Są doskonale opancerzone, nowoczesne i należą do najbezpieczniejszych na świecie. Nowe czołgi Abrams będą nas kosztować ponad 20 mld zł. Do końca 2026 r. żołnierze Wojska Polskiego zaczną użytkować 250 pojazdów tego typu. Minister obrony Mariusz Błaszczak i wicepremier Jarosław Kaczyński zapowiedzieli to w lipcu ubiegłego roku, a kilka tygodni temu umowa została podpisana. Jak na kontrakt zbrojeniowy to bardzo szybko. Zakup został przeprowadzony w ramach pilnej potrzeby operacyjnej.
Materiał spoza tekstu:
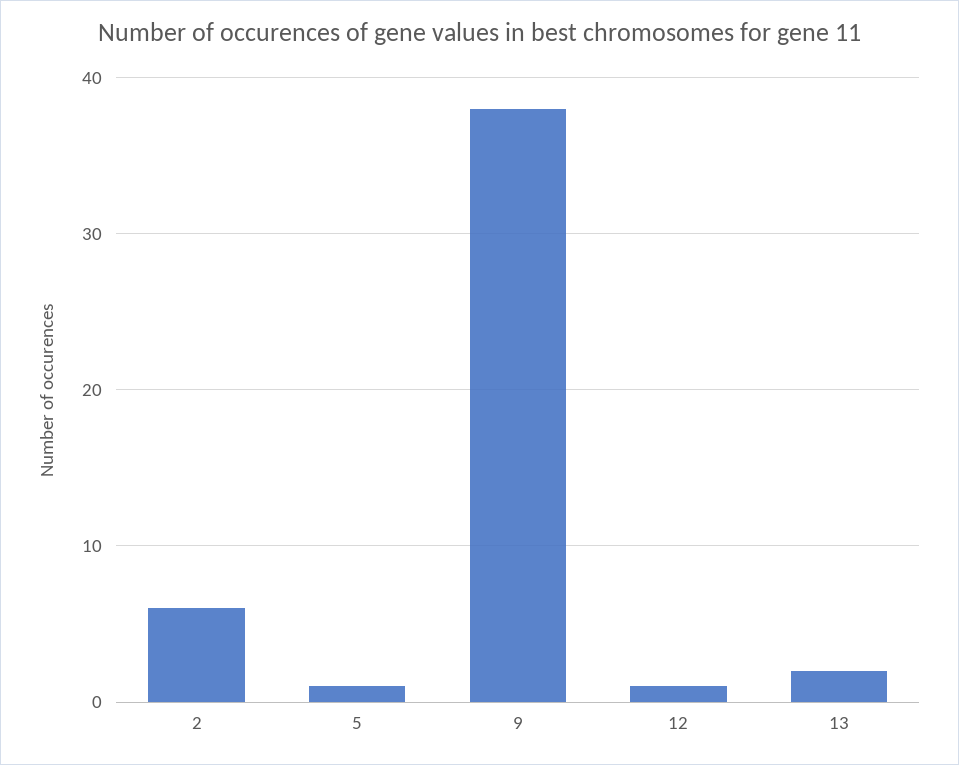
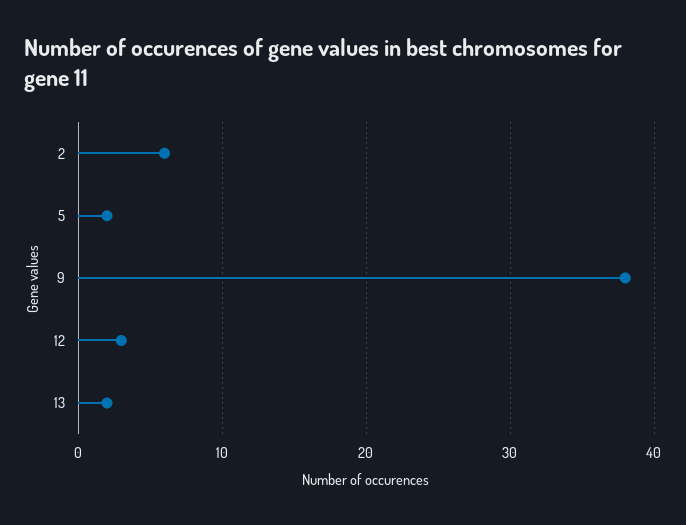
5: 1 -> 2
12: 1 -> 3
To oznacza, że nie było wnikliwego sprawdzania konkurencyjnych ofert i że nie został on uwzględniony w wieloletnich dokumentach planistycznych. Na przykład w planie modernizacji technicznej ogłoszonym trzy lata temu pojawia się program „Wilk”, czyli w uproszczeniu zakup nowych czołgów z ich domniemaną produkcją w Polsce. Choć nabycie abramsów ma wielu krytyków (m.in. właśnie z powodu niezaangażowania polskiego przemysłu w ich produkcję), to szybszych opcji nie było. A to ma znaczenie, szczególnie teraz.

Wojna za miedzą szybko zwalczyła syndrom niedecyzyjności i braki budżetowe. Teraz ważny zakup da się przeprowadzić w kilka tygodni, a od przyszłego roku budżet na obronność wzrośnie o ok. 20 mld zł, do 3 proc. PKB. A może i bardziej

Czołgi kupujemy w umowie międzyrządowej od Stanów Zjednoczonych, co oznacza, że robimy to w ramach procedury Foreign Military Sales (FMS). Jest ona transparentna i doskonale rozpisana na kolejne kroki na amerykańskiej stronie rządowej Defense Security Cooperation Agency. To dokładne przeciwieństwo tego, jak w kwestii procedur działaliśmy do tej pory w Polsce. Wiadomo więc, że najpierw kraj, który chce coś kupić od amerykańskich firm zbrojeniowych, za pośrednictwem rządu w Waszyngtonie wysyła zapytanie ofertowe o cenę i dostępność. Mniej więcej po 45 dniach otrzymuje odpowiedź zawierającą m.in. maksymalną cenę zakupu i dogaduje szczegóły, po czym wysyła już konkretne zapytanie ofertowe. Czeka na odpowiedź i zgodę Kongresu (tutaj są określone limity czasowe i nie można odkładać decyzji) i umowę można podpisywać. Jej wartość jest zazwyczaj mniejsza niż ta maksymalna podawana na początku rozmów. Jeśli procedura idzie bezproblemowo – jak w przypadku abramsów – zajmuje to mniej niż rok. Ale może to być znacznie dłużej, jeśli zamawiający ociąga się z wdrażaniem kolejnych kroków.
W ostatnich latach największe zakupy polskie Ministerstwo Obrony robi właśnie w ramach FMS – tak kupowaliśmy m.in. dwie baterie systemu Patriot, 32 samoloty F-35 czy właśnie abramsy (każdy z kontraktów ma wartość ponad 20 mld zł). Olbrzymią zaletą takiego rozwiązania jest jego przejrzystość. A szybkie i sprawne postępowanie do niedawna wydawało się niemożliwe. Dlatego resort obrony zaczął chodzić na skróty, nadużywając środka wyjątkowego – pilnej potrzeby operacyjnej. Bo też obowiązujące w Polsce procedury były obarczone licznymi wadami, które przez lata blokowały polski system zakupów uzbrojenia.